On September 2, 2004, the United Nations Security Council passed Security Council Resolution 1559, which had been introduced by the United States and France. Resolution 1559 mandated a complete Syrian withdrawal from Lebanon and the disarming of Hizbullah, a foe of both Israel and America. Regardless of responsibility, the Hariri bombing on February 14 of this year had the effect of hastening the Syrian withdrawal.

The same incident seems to have only quickened the pace of “coercive” actions. On May 5, 2005, President Bush extended economic sanctions against Syria indefinitely. Two days later, the Pentagon launched Operation Matador along the Syrian-Iraqi border allegedly to capture militants led by Abu Musab al-Zarqawi, the justification being that Syrian border police are not stopping “insurgents” from entering Iraq; Damascus has long denied this charge.
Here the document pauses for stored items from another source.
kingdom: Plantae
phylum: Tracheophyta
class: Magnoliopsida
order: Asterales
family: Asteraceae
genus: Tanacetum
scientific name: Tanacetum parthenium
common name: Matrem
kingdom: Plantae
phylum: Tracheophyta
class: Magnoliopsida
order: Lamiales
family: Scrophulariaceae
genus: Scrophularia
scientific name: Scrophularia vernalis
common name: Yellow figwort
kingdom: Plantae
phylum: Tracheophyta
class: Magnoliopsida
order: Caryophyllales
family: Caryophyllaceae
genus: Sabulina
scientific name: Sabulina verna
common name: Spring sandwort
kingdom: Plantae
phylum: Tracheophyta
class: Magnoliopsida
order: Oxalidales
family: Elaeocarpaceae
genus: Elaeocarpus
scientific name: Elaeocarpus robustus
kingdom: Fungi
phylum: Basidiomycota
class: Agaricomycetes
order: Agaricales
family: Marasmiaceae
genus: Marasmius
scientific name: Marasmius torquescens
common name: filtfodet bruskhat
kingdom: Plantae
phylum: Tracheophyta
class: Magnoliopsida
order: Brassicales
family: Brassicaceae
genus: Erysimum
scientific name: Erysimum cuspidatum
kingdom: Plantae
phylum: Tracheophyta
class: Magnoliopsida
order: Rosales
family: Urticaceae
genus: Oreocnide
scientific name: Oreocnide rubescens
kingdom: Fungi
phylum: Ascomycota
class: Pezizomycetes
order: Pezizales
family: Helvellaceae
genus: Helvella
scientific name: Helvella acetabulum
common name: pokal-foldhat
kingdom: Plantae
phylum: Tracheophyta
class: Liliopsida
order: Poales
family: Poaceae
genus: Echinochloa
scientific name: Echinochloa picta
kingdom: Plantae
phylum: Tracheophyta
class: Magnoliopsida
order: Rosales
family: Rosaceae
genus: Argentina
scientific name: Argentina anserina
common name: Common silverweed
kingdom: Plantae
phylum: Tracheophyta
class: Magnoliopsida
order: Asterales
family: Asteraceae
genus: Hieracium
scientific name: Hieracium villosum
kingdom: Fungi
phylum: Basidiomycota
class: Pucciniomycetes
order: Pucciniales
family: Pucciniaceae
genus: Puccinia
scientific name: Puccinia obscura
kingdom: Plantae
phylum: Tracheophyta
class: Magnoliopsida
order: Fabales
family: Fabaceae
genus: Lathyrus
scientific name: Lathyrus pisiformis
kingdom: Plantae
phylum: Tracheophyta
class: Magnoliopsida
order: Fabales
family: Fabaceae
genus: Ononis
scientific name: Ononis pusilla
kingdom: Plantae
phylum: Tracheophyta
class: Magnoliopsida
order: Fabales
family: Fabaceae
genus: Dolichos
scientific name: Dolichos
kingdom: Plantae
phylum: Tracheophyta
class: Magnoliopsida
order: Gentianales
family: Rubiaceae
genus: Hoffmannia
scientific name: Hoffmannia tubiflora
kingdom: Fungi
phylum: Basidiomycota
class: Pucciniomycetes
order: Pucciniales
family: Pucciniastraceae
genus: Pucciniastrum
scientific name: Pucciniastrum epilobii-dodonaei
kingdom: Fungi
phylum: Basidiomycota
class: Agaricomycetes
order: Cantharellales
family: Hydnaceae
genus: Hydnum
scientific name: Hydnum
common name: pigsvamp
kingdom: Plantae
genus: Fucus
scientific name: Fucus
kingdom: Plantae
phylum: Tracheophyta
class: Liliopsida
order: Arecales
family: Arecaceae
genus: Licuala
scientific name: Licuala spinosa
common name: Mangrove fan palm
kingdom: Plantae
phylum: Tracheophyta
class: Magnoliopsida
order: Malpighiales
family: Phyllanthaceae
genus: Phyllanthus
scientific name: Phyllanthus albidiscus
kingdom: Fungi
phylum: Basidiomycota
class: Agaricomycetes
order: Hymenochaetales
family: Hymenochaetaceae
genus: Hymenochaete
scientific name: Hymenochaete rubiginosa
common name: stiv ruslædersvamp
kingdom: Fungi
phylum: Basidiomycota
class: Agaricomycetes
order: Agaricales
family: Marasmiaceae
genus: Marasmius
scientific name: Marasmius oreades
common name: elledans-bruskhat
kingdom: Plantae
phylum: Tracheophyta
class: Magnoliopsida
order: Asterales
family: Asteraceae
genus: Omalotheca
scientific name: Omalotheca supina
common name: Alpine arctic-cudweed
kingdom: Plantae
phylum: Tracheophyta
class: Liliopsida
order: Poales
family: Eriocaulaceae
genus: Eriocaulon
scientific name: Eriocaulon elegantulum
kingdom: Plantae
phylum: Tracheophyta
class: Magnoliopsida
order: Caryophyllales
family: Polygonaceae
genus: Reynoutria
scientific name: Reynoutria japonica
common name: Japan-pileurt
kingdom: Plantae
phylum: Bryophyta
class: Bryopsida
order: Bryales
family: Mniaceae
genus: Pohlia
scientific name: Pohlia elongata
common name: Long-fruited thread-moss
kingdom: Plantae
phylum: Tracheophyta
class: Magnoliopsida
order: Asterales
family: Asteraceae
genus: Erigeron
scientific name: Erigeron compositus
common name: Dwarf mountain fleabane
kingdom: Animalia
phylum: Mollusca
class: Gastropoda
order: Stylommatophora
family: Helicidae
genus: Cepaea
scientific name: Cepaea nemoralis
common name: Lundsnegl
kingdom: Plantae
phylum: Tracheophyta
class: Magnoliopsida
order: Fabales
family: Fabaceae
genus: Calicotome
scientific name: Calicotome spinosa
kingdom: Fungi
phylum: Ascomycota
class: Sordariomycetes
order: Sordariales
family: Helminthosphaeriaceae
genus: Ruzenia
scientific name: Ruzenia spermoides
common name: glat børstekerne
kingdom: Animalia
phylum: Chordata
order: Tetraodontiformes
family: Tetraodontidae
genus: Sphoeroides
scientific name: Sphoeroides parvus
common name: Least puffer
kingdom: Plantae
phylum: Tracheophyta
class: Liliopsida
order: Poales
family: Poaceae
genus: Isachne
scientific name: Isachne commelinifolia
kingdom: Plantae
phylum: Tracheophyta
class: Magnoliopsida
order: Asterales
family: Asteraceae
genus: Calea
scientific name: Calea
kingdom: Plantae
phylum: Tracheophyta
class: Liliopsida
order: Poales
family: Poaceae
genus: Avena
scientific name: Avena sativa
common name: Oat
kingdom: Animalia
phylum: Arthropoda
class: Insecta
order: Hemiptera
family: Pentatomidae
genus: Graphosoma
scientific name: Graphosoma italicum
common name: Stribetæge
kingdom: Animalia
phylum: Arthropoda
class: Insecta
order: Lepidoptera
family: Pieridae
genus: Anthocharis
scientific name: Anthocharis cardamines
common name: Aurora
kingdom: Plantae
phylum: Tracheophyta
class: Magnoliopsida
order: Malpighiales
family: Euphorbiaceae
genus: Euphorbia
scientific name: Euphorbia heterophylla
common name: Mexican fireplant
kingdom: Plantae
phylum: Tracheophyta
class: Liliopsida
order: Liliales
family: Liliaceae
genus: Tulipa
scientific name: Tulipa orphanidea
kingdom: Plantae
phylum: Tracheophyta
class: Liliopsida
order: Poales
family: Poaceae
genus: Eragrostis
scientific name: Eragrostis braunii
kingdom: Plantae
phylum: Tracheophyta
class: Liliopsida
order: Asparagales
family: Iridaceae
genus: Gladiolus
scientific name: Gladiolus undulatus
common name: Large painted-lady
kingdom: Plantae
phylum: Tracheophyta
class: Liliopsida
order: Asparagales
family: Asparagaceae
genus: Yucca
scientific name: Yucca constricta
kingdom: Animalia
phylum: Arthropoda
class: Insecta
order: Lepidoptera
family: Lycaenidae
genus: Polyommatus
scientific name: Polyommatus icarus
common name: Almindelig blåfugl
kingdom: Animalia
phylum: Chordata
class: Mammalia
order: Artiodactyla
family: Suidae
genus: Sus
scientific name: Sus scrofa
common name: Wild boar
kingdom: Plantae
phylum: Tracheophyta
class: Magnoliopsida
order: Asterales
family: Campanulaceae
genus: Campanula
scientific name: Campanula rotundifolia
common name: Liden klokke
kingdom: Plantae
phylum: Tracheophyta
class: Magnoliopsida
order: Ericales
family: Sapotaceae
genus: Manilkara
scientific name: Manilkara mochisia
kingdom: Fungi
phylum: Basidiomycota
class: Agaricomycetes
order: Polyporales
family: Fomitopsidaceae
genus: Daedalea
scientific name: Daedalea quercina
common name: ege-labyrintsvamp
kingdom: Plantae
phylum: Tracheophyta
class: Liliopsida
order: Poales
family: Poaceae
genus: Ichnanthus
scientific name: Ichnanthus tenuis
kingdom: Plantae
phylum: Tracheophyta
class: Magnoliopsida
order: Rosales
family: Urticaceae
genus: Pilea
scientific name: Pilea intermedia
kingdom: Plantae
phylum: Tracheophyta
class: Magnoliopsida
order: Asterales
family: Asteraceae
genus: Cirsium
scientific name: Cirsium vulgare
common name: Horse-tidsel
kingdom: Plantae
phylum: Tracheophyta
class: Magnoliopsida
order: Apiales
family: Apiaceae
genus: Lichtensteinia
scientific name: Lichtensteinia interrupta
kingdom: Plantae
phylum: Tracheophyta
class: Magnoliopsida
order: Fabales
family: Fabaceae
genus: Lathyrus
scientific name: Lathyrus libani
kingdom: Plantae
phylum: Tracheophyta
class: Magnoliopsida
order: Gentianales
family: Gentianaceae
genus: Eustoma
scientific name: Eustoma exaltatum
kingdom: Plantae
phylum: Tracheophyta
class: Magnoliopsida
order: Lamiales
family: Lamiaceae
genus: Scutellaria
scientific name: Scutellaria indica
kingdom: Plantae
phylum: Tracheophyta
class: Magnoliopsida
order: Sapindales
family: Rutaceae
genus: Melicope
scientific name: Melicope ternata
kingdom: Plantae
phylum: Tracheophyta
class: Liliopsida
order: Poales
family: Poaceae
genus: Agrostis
In September, the Bush administration did not invite President Assad and Lebanon’s pro-Syrian President Emile Lahoud to attend a meeting of heads of state with Secretary of State Condoleezza Rice in New York on the occasion of the UN’s 60th anniversary.

Why did the U.S. position harden in 2003? There are several explanations. One is that it was a means to divert public attention away from the military failures and corruption scandals in Iraq. Another explanation is that the Bush administration’s neoconservative policy-makers have rejected constructive engagement in favor of regime change in Syria. Finally, some argue that the neocons want to attack Syria to protect Israeli strategic interests.

Someday, the truth may be known. In any event, Michael Hudson, director of the Center for Comparative Arab Studies at Georgetown University, attempted to address the issue as it has applied to Lebanon after the Syrian withdrawal this spring. Speaking at the American University of Beirut in May, Hudson alluded to the practice of constructive engagement. He observed that:

One of the demands thatRice is making on the Syrians is “It’s not enough that you got out of Lebanon. We want you to be proactively helpful in keeping the Lebanese from falling apart now that they’re on their own [Y]ou can influence them, but we’re watching you. If your aim is disarming Hizbullah, then that’s fine, but if you’re going to do the same old thing then it’s not.”

The U.S. government’s Syrian policy is duplicitous and conceals the true nature of the situation. A stream of threats about Syrian “misbehavior” continue to come from Washington, as do announcements of more “counterinsurgency operations” on the Syrian-Iraqi border. The latter activities, in fact, may result in what online journalist Justin Raimondo calls “a new Tonkin Gulf.” If we do not want such provocations to widen the war in Iraq, with all of their dreadful consequences, we must learn the truth and act on it. Hopefully, it will not be too late.